By Joe Murphy
There are still places in Florida where you can disappear into a deep wilderness and be reminded of the Florida that once was, still is and can be again.
Florida’s Nature Coast stretches from upper coastal Pasco County to the Big Bend region. And while maps can be works of art, they cannot tell the whole story. The Nature Coast is defined by the tremendous spirit and potential it has as one of Florida’s last wild frontiers.

In the late 1860s, famed naturalist John Muir walked from the upper Midwest to the Gulf of Mexico. A memoir of this adventure was published, posthumously entitled “A Thousand-Mile Walk to the Gulf.”
Muir traversed a war-torn American South. He carried no weapon, relied on the kindness of strangers and carried simple items like a plant press, a journal and a Bible. He had a deep and tremendous curiosity about the natural world and put that into action.
As Muir entered Florida around Fernandina Beach, he took a southwestern path that eventually led him to Cedar Key. Upon arrival, he began to show symptoms of malaria and had to stay longer than he had expected.
It was in this period that he made the momentous decision to, upon recovery, travel west to California.
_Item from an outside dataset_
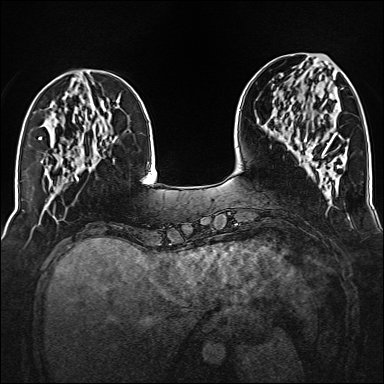
Breast MRI (dynamic contrast-enhanced), one axial slice; slice 50 of 160 in the series (ordered by position); dynamic contrast-enhanced series, time point 2 of 6 at this slice position (early post-contrast); 1.5 T; TE 2.3 ms, TR 5.2 ms; 384 × 384 image matrix, field of view 320 × 320 mm. Female patient.
Outlined on this slice (semi-automatic segmentation, software-assisted and operator-edited):
- enhancing-tissue mask used for the functional tumour volume (all voxels passing the contrast-enhancement thresholds inside the analysis volume; usually the tumour): bounding box (x1, y1, x2, y2) in pixels: (306, 138, 332, 158)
He also began journaling about concepts now known as deep ecology, or the idea that all of nature has intrinsic value whether it benefits humanity or not.
His eventual influence on everything ranging from nature writing to conservation to our public lands can be traced in part back to his time in the Nature Coast. Now, many years removed, we need to harness that deep and profound love of nature, that boundless curiosity and the passion to put ideals into action that defined John Muir.
As we confront the climate crisis, we need more than ever to think and dream big as we propose landscape-scale solutions to keep the mosaic of all things wild in Florida from further fraying. Perhaps Muir’s passion, idealism and dedication can inspire us across history and be grounded again in the Nature Coast.
The Nature Coast offers us a chance, as we adapt with resiliency and hope to a changing climate, to propose and enact landscape-scale actions to offset loss.
We are just starting to understand the potential value of blue carbon and the ability of healthy, intact seagrass beds to sequester carbon. The Nature Coast and Big Bend aquatic preserves will be invaluable as we move forward, both as essential marine habitats and as places where we can offset carbon creation.

Large tracts of public lands like the Lower Suwanee River National Wildlife Refuge and the Big Bend Wildlife Management Area offer the opportunity to manage lands to allow for coastal retreat of flora and fauna as sea levels rise, coastal salinity increases and climate zones shift up and inward. Even former timber lands, if the soils are intact and drainages are intact, can be revived and restored as huge areas of recovering habitats to allow inward migration of natural systems.
We need to think boldly and think big. We need to abandon narrow false choices that seek to limit how we respond to climate change. We need to reject the culture war over climate change. We need to embrace places and ideas that lead to successful adaptation opportunities at a landscape scale in big, wild places that still exist.
Wallace Stegner once used the phrase “the geography of hope.” The Nature Coast is an amazing place if we can conserve it and manage it from a landscape-scale level. We can think and plan from a multi-generational perspective. We can offer hope that our legacy is not just climate loss, but solutions that value wild places for themselves and for the generations that will inherit them.
Joe Murphy is a lifelong and native Floridian and lives in the southern Nature Coast. Banner image: Bayport in Hernando County (Joe Murphy photo).